That was the old patronage system, where you elect a president and he can
appoint thousands, maybe tens of thousands of jobs. All of these jobs had one
major qualification: you had to be loyal to the president.

As much as we hate it now, for a long time the system worked well. When the
government was small, there simply wasn't that much real power to pass around,
and the U.S. Constitution was fairly clear that the president should be
directly responsible for the executive branch. Nobody else. The founders
discussed at length the idea of a complex bureaucratic system of state, like
the Europeans had. They wanted no part of it.

But as we know, once the system grew during the Civil War and afterwards, it
led to a terrible amount of corruption. Something had to be done. So the U.S.

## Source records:

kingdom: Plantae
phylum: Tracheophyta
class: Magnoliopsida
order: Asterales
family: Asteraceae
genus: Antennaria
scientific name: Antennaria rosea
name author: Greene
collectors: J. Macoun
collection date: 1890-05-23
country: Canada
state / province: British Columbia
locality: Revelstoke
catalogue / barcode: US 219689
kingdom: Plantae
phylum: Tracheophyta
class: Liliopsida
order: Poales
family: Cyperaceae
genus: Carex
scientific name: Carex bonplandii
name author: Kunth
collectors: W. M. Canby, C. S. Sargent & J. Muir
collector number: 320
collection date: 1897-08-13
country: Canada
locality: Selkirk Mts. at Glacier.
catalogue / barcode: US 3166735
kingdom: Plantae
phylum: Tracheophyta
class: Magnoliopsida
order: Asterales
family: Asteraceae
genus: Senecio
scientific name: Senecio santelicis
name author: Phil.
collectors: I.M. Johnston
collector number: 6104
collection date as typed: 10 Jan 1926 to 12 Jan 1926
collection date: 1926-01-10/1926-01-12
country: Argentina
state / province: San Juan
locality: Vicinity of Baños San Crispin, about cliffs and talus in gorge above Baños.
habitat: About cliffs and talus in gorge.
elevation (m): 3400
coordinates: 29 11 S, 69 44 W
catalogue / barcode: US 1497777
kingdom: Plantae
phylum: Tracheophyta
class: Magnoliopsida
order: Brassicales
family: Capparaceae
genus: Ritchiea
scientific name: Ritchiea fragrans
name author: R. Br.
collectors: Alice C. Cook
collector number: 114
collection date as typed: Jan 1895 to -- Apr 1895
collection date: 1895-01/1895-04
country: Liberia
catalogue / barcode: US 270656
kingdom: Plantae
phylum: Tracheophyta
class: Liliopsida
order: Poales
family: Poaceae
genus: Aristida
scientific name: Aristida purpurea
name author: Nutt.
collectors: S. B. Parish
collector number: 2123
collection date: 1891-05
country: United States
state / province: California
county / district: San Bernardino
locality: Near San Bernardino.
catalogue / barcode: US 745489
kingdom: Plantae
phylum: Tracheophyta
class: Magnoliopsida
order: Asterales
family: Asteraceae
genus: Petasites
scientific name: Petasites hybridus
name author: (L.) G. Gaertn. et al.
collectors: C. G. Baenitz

## Task statement:
Repeat the part of the patronage-system passage between "That was the" and "So the U.S.", inclusive.

## Solution:
That was the old patronage system, where you elect a president and he can
appoint thousands, maybe tens of thousands of jobs. All of these jobs had one
major qualification: you had to be loyal to the president.

As much as we hate it now, for a long time the system worked well. When the
government was small, there simply wasn't that much real power to pass around,
and the U.S. Constitution was fairly clear that the president should be
directly responsible for the executive branch. Nobody else. The founders
discussed at length the idea of a complex bureaucratic system of state, like
the Europeans had. They wanted no part of it.

But as we know, once the system grew during the Civil War and afterwards, it
led to a terrible amount of corruption. Something had to be done. So the U.S.